* _The problem_: The lines to extract run from the first line of the entries through the line that contains "partnership with her"; reproduce exactly those lines and no others.

* _Supplied material_:
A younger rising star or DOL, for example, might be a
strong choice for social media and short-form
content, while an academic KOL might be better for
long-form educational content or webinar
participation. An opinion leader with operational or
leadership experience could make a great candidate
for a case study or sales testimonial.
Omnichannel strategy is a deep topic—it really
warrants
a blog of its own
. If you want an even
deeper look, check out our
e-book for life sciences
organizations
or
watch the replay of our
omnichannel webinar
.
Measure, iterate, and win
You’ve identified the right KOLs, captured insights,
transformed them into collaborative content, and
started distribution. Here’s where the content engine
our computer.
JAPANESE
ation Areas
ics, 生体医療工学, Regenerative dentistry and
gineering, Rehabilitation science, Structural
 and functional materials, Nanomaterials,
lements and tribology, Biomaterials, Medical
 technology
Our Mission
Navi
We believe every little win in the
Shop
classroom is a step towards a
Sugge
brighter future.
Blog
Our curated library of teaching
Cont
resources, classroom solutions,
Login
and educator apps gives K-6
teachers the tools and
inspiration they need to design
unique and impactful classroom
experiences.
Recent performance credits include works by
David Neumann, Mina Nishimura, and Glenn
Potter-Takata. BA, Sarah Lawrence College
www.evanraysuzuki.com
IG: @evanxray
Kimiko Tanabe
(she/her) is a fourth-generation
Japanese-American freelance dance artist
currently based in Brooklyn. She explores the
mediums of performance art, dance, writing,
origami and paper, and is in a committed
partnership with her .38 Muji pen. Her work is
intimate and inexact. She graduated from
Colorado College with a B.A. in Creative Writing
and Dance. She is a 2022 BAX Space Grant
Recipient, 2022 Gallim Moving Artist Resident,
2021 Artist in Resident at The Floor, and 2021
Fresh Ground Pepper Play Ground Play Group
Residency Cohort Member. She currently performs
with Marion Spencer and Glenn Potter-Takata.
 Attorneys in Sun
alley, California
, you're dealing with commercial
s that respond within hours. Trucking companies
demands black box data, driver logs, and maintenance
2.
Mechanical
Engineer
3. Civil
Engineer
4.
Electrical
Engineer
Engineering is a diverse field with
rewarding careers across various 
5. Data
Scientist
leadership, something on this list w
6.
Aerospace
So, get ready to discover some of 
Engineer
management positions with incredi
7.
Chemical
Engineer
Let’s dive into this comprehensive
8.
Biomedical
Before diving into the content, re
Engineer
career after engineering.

* _Output below_:
A younger rising star or DOL, for example, might be a
strong choice for social media and short-form
content, while an academic KOL might be better for
long-form educational content or webinar
participation. An opinion leader with operational or
leadership experience could make a great candidate
for a case study or sales testimonial.
Omnichannel strategy is a deep topic—it really
warrants
a blog of its own
. If you want an even
deeper look, check out our
e-book for life sciences
organizations
or
watch the replay of our
omnichannel webinar
.
Measure, iterate, and win
You’ve identified the right KOLs, captured insights,
transformed them into collaborative content, and
started distribution. Here’s where the content engine
our computer.
JAPANESE
ation Areas
ics, 生体医療工学, Regenerative dentistry and
gineering, Rehabilitation science, Structural
 and functional materials, Nanomaterials,
lements and tribology, Biomaterials, Medical
 technology
Our Mission
Navi
We believe every little win in the
Shop
classroom is a step towards a
Sugge
brighter future.
Blog
Our curated library of teaching
Cont
resources, classroom solutions,
Login
and educator apps gives K-6
teachers the tools and
inspiration they need to design
unique and impactful classroom
experiences.
Recent performance credits include works by
David Neumann, Mina Nishimura, and Glenn
Potter-Takata. BA, Sarah Lawrence College
www.evanraysuzuki.com
IG: @evanxray
Kimiko Tanabe
(she/her) is a fourth-generation
Japanese-American freelance dance artist
currently based in Brooklyn. She explores the
mediums of performance art, dance, writing,
origami and paper, and is in a committed
partnership with her .38 Muji pen. Her work is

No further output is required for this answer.